Sydney Water is reporting an increase in blockages in the wastewater system, caused by a rise in non-flushable items such as wet wipes being disposed of down the toilet.

The increase follows weeks of sustained shortages of toilet paper in supermarkets amid COVID-19.

Darren Cash, Manager Customer Hub at Sydney Water, says customers flushing alternatives to toilet paper can have serious consequences for public health and the environment.
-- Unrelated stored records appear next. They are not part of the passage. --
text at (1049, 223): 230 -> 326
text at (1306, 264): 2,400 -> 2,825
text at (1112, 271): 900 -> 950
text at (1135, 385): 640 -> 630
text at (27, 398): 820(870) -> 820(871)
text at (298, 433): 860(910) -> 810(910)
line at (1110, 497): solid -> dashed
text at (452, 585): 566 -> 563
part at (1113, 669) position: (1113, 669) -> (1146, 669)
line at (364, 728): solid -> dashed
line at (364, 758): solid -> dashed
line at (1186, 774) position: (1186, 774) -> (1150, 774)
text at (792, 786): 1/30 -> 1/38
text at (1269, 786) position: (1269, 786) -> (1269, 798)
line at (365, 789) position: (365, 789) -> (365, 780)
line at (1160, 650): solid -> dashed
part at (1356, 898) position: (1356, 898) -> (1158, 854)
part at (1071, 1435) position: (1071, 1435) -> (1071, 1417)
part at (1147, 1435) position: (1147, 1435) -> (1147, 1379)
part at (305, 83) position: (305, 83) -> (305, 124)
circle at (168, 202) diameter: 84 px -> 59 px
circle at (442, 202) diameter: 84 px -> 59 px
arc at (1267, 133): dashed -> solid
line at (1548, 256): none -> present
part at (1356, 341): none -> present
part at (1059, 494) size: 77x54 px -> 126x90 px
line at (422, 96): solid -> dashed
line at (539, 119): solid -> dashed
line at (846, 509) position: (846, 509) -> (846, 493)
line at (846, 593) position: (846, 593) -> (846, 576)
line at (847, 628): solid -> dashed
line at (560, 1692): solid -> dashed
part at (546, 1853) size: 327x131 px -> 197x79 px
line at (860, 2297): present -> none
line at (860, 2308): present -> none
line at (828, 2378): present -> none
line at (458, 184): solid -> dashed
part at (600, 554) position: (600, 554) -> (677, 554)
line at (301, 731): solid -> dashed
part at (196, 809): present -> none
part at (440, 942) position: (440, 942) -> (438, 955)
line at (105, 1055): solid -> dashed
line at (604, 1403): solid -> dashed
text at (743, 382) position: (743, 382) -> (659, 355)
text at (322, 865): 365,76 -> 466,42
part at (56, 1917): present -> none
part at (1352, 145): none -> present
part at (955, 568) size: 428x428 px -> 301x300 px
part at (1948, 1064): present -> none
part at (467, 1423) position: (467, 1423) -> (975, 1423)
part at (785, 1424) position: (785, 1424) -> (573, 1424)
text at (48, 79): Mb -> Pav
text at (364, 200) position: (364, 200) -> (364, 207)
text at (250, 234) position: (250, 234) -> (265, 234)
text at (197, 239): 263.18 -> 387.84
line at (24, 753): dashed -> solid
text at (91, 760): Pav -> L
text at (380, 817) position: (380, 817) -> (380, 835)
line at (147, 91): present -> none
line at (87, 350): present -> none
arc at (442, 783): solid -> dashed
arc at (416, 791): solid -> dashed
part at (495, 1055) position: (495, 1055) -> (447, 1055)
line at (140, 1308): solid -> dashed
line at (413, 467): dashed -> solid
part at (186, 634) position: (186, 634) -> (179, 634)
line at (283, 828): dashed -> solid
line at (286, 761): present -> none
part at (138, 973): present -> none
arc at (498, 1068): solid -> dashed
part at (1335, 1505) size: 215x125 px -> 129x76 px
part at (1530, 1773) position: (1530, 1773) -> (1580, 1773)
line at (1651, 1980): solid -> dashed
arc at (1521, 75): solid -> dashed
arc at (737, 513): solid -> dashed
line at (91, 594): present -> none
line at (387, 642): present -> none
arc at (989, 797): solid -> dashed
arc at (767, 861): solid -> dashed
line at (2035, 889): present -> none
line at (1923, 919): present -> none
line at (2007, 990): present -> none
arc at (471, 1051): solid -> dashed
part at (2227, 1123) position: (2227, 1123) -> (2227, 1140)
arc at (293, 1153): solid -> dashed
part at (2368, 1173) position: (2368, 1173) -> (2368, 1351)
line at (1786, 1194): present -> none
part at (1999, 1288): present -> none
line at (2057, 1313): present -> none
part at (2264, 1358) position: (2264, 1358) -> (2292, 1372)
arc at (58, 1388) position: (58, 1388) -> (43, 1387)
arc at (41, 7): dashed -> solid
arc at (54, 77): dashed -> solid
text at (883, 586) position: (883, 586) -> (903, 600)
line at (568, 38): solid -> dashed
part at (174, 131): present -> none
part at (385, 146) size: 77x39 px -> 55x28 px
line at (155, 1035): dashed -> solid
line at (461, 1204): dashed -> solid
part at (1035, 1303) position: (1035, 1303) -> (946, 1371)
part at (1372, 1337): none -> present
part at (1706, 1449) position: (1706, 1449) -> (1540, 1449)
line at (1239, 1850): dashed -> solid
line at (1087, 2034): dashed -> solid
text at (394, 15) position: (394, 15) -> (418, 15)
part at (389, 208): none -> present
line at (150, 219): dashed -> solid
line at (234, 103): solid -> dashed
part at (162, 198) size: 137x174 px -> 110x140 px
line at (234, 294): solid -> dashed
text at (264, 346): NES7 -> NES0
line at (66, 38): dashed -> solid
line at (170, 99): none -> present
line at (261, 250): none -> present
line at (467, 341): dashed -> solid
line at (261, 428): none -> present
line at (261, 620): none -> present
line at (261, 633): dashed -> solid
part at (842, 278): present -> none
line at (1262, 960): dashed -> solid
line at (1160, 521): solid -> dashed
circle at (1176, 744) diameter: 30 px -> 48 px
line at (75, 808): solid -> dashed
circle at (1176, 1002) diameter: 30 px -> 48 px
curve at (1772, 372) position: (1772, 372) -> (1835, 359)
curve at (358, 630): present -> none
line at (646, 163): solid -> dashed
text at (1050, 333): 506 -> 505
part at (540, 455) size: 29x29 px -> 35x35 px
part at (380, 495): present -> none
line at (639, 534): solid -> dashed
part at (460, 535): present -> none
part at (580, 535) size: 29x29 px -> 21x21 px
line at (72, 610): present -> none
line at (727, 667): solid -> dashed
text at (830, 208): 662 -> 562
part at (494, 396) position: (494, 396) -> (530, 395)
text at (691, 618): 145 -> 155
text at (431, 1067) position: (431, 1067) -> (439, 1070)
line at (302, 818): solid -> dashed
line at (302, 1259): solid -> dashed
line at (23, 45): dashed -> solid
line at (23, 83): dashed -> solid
“We’re concerned because we’ve seen a 22% rise in blockages for March caused by non-flushables such as wet wipes and tissues.

“The build-up of wet wipes, facial tissues and paper towels along with fats, oils and grease which people pour down the drain can cause blockages and what we call fatbergs. This can result in overflows into local waterways and homes,” said Mr Cash.

“Even though wet wipes might state that they are flushable on their packaging, the reality is that they don’t break down. And even though facial tissues might be made from fine materials, they also don’t break down.”

“If people are forced to use alternatives to toilet paper they should dispose of it in the bin.” Sydney Water estimates that about 75% of wastewater blockages involve flushable wet wipes.

The cost to Sydney Water of removing the 500 tonnes of flushed wet wipes from the wastewater system is upwards of $8 million every year, and this figure is growing.

“This problem isn’t just a financial hit to Sydney Water. Individual home owners may also be out of pocket with expensive plumbing bills. One Sydney resident had a plumbing bill of $16,000 to repair a problem caused by flushing wet wipes”, said Mr Cash.

“Our customers should remember only the three Ps can be flushed down your toilet – pee, poo and (toilet) paper.”

“We also remind customers to use a rubbish bin to dispose of fats, oils, grease and other food scraps instead of washing them down sinks.”